Using the records that follow, reproduce exactly the lines starting at the line containing "middle dip: (274, 163)" and ending at the line containing "ring dip: (194, 193)". Include both end lines and no pictures.

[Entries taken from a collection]
········

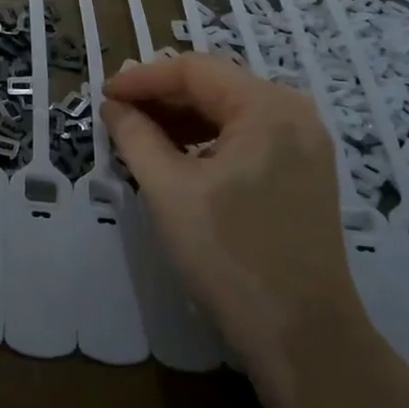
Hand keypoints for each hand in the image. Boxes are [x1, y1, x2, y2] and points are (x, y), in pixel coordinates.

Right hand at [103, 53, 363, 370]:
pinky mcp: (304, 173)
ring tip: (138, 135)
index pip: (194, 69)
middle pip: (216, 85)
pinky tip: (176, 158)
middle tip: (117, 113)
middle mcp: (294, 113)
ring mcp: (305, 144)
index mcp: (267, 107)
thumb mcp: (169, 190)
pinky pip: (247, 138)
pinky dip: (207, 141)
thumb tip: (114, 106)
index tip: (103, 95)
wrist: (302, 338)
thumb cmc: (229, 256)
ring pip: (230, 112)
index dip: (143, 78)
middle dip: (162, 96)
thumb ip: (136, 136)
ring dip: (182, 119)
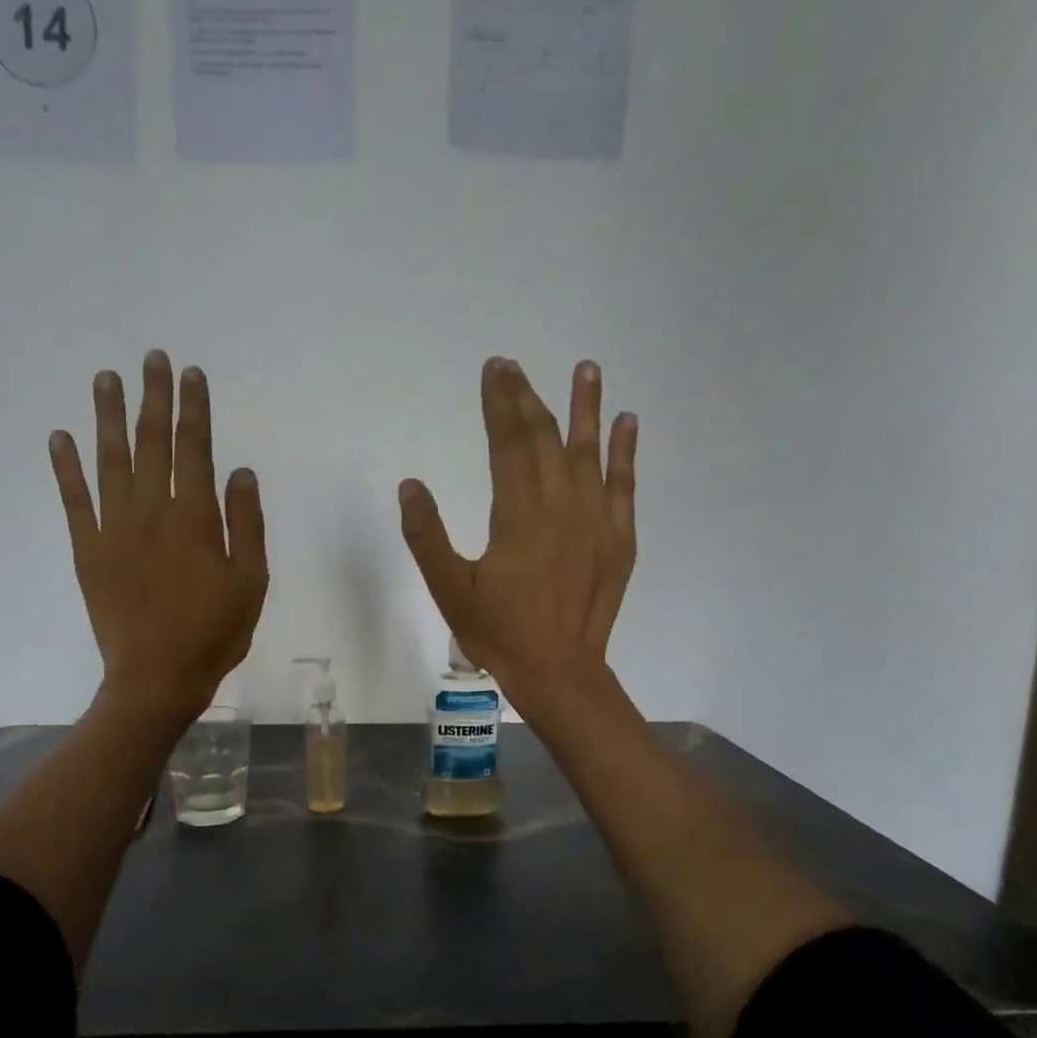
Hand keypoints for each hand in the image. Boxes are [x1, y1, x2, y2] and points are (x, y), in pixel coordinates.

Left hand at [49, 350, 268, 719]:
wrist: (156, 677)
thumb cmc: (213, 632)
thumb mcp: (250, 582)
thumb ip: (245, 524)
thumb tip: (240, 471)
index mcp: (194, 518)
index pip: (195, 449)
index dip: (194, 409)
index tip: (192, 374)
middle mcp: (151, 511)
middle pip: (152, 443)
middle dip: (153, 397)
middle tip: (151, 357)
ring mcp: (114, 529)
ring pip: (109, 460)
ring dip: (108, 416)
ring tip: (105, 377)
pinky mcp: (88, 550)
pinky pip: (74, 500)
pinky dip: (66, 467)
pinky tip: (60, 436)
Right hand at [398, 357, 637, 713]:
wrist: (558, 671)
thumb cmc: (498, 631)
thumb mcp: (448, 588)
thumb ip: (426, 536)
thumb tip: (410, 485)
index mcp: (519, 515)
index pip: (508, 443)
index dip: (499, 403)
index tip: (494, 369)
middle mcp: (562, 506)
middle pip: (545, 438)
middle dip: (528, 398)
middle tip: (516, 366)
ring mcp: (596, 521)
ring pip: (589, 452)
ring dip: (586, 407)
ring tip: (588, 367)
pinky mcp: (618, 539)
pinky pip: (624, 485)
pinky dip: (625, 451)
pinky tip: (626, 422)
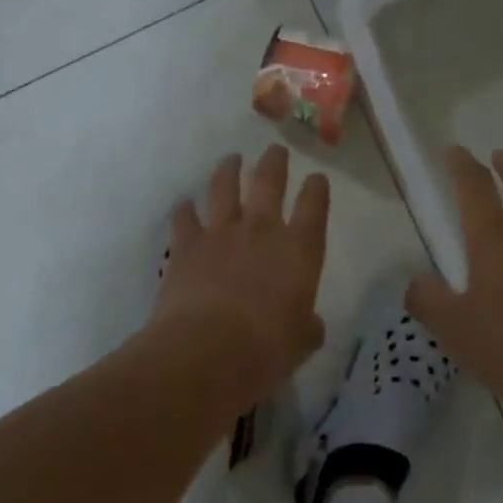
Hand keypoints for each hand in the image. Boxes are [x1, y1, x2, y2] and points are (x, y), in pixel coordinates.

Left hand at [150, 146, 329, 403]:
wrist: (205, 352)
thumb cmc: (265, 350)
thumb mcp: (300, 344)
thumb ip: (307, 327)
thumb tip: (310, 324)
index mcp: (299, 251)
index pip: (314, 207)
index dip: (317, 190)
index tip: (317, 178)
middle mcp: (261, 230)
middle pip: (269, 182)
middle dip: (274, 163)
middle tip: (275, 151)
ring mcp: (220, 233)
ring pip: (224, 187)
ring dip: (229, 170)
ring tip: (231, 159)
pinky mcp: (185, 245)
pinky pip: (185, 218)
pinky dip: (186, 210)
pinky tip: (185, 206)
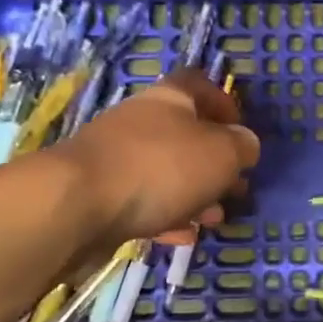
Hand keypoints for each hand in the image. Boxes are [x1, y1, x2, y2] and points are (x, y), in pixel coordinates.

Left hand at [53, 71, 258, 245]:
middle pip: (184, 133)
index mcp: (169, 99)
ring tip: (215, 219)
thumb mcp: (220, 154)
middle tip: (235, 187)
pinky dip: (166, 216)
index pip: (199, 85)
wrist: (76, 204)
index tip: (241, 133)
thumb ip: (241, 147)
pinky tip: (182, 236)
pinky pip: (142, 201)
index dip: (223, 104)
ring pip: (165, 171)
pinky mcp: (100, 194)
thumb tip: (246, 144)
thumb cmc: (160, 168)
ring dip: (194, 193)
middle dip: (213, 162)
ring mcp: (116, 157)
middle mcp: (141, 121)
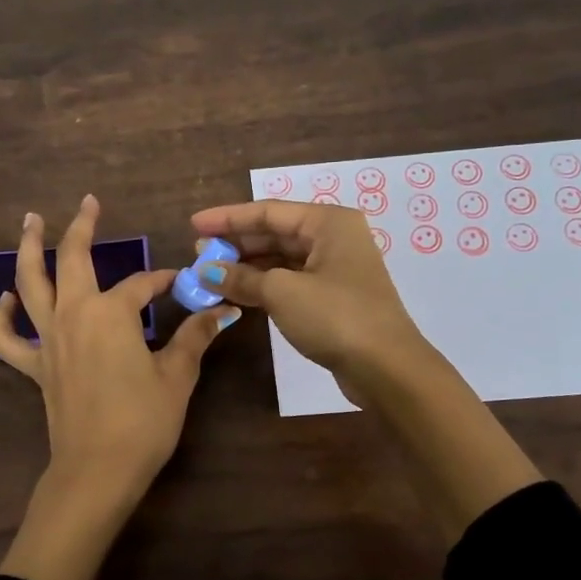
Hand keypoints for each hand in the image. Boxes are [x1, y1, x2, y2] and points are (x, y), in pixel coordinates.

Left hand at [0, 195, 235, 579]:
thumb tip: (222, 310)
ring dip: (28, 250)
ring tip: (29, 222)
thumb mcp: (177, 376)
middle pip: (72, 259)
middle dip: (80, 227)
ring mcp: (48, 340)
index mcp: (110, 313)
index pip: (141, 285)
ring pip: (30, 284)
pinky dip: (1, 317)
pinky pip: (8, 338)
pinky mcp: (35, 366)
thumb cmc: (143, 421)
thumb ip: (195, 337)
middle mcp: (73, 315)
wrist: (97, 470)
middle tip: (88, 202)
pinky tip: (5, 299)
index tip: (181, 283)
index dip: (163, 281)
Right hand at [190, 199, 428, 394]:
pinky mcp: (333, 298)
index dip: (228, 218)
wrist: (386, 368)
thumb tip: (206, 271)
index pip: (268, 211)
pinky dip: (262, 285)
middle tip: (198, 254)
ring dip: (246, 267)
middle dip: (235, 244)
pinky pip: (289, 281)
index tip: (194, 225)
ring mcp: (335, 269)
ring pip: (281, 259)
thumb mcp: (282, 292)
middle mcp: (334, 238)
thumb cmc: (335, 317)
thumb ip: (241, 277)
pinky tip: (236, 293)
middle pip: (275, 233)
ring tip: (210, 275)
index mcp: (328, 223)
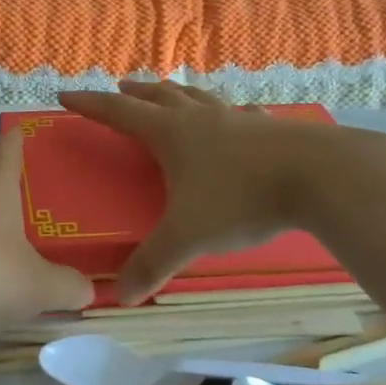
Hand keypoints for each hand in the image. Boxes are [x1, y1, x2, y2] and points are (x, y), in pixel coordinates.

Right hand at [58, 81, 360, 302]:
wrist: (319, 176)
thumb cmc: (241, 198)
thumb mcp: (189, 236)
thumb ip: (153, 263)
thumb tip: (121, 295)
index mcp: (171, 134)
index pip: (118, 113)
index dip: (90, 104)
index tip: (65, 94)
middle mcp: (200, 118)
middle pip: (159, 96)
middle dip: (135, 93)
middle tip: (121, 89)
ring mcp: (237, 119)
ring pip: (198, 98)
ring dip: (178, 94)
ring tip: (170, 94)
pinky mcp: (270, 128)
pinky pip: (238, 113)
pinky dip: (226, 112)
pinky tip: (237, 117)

········

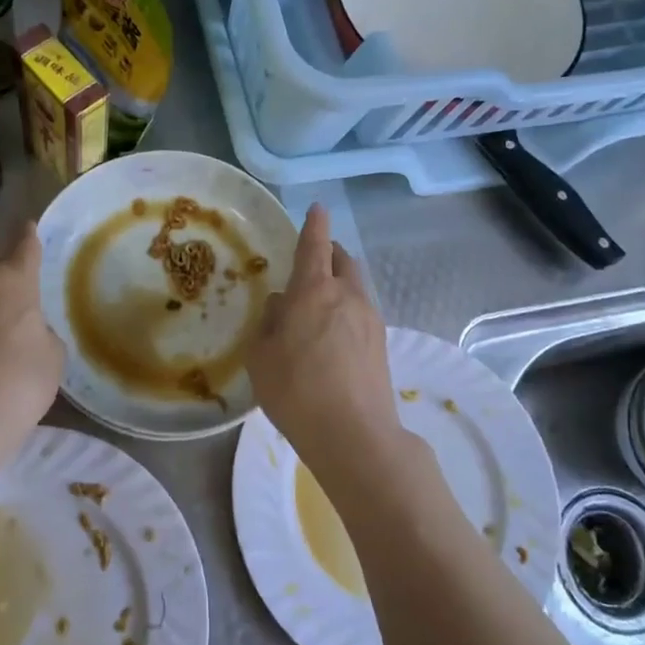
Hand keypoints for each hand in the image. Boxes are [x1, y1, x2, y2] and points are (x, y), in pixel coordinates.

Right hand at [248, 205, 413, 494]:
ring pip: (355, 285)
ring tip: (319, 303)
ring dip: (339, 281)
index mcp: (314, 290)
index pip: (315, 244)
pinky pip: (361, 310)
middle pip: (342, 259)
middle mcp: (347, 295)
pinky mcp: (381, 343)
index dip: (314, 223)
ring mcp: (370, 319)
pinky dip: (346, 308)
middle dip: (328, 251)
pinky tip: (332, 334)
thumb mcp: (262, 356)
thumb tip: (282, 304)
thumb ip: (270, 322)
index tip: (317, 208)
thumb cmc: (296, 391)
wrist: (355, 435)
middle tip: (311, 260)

········

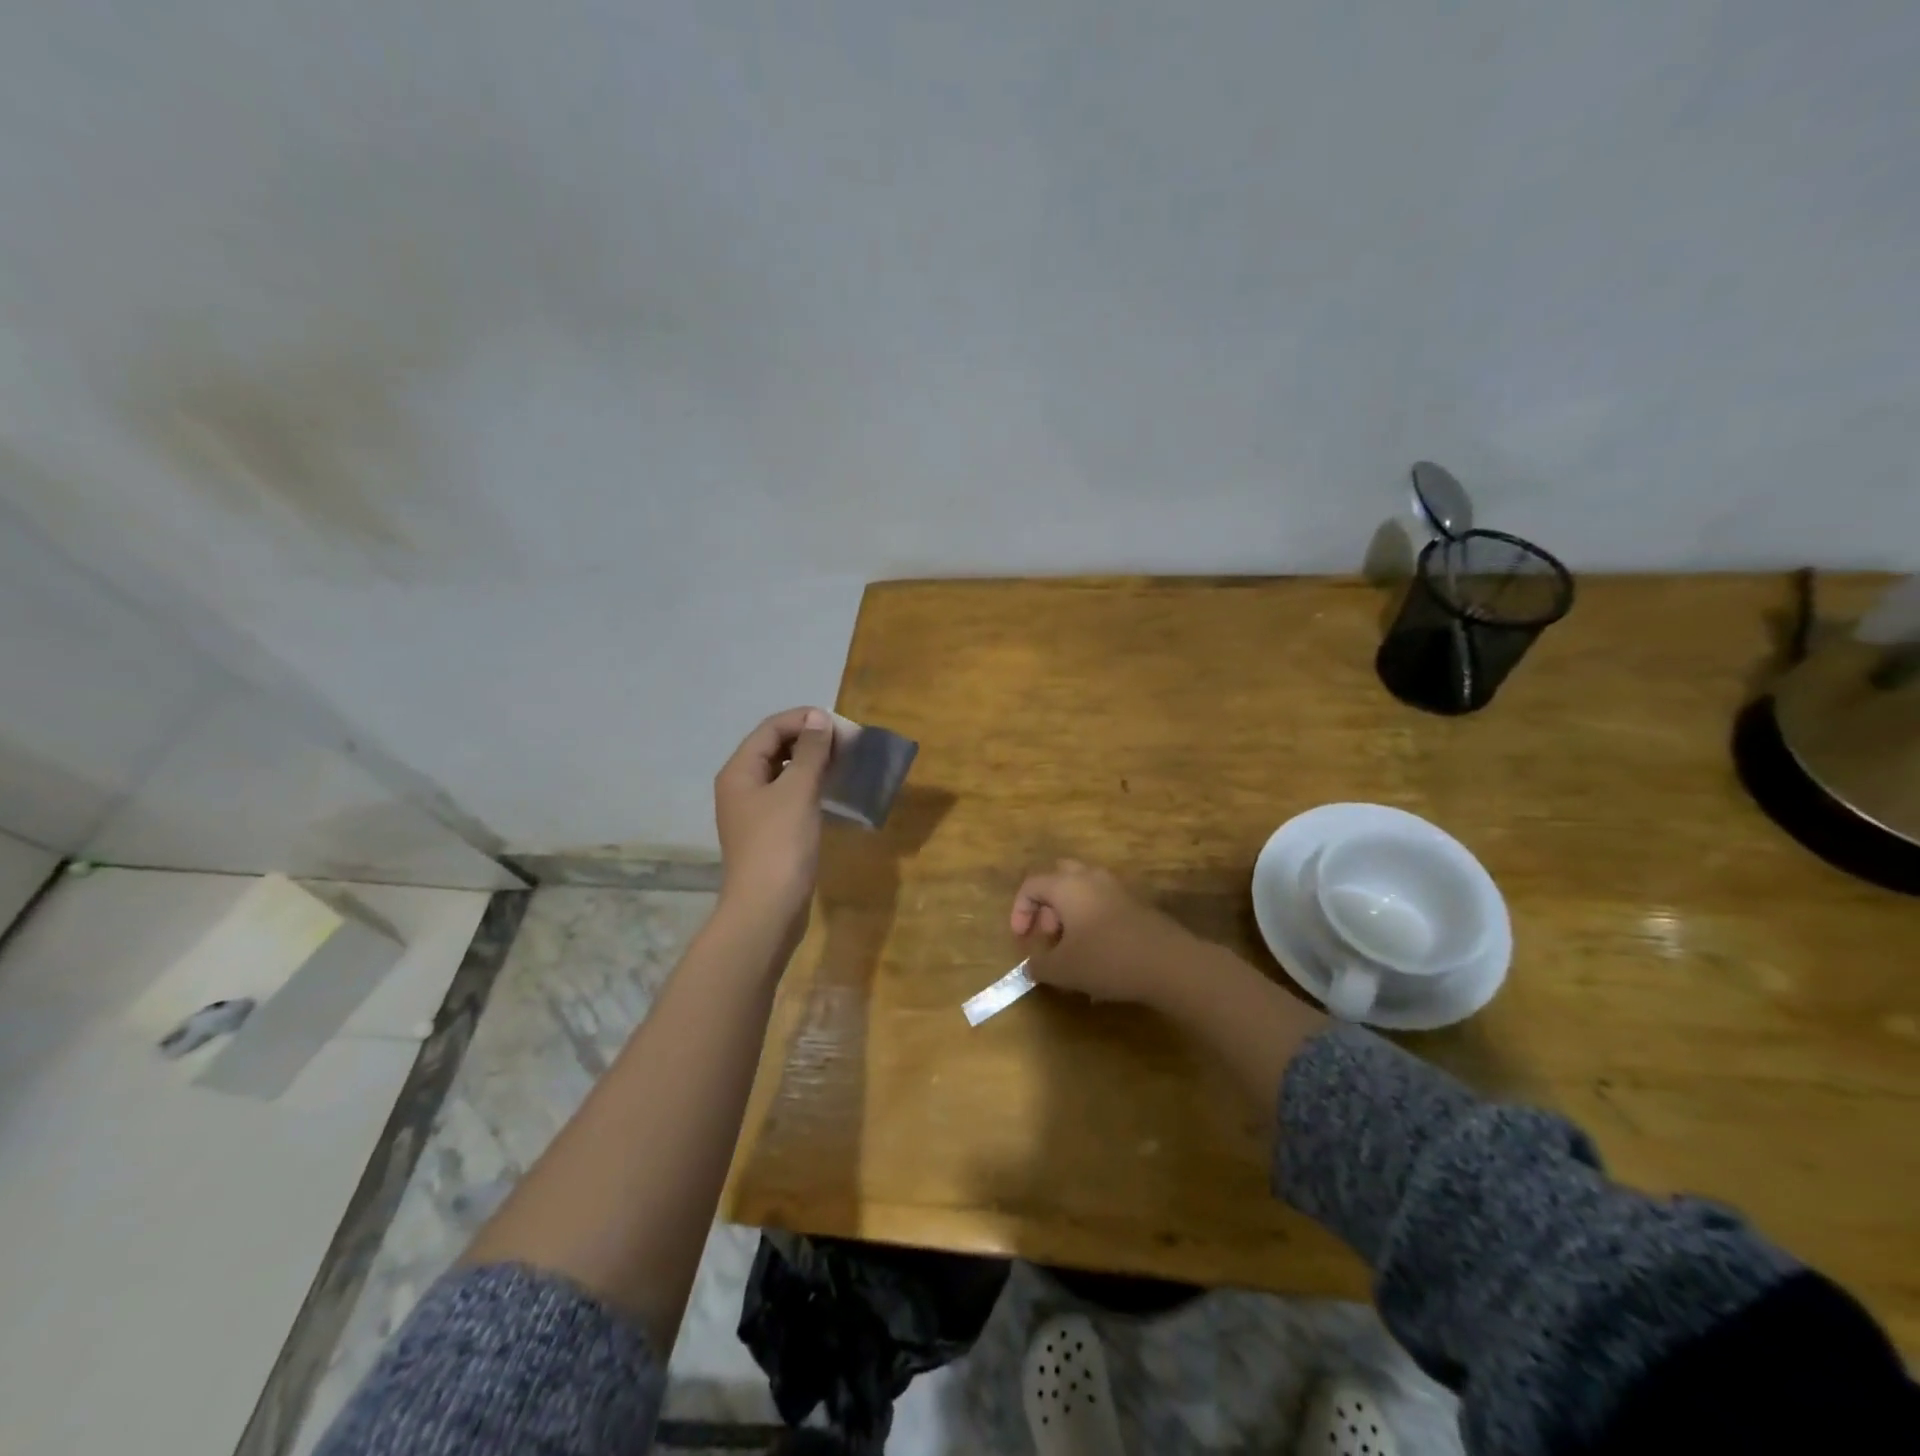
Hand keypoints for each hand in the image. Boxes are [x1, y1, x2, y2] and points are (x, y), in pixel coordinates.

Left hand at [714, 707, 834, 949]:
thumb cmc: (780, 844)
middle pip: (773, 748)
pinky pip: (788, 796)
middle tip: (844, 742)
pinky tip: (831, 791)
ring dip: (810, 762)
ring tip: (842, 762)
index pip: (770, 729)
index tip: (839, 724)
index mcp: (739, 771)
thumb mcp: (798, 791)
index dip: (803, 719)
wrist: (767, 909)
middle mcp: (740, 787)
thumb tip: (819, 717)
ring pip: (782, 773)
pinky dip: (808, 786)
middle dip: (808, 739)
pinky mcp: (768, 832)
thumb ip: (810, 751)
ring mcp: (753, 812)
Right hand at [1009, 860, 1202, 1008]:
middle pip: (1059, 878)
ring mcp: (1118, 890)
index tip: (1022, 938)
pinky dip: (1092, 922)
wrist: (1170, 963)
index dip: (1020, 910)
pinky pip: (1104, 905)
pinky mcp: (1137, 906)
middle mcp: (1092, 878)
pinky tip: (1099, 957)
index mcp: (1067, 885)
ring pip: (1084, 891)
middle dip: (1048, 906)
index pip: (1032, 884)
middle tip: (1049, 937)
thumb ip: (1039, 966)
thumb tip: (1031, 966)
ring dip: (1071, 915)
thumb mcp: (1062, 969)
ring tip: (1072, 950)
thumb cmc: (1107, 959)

········

* RESULT OF THE EXERCISE:
middle dip: (274, 163)
middle tip: (275, 151)
ring mcp: (220, 233)
ring pip: (224, 187)
ring dip: (229, 170)
ring tip: (231, 159)
pinky mcp: (185, 245)
pinky pip: (185, 218)
pinky dip: (186, 210)
pinky tip: (185, 206)
Hand keypoints for each hand in the image. Boxes are [x1, y1, x2, y2] and points are (x, y), in pixel coordinates.

Left hand at [53, 71, 258, 245]:
middle pip: (184, 133)
index mcp: (169, 99)
ring tip: (215, 219)
thumb mcp: (220, 154)
middle tip: (235, 187)
pinky dip: (166, 216)
index pip: (199, 85)
wrist: (76, 204)
index tip: (241, 133)
thumb ip: (241, 147)
pinky tip: (182, 236)
pinky pip: (142, 201)
index dip: (223, 104)
ring pip: (165, 171)
pinky mcp: (100, 194)
thumb tip: (246, 144)
thumb cmc: (160, 168)
ring dip: (194, 193)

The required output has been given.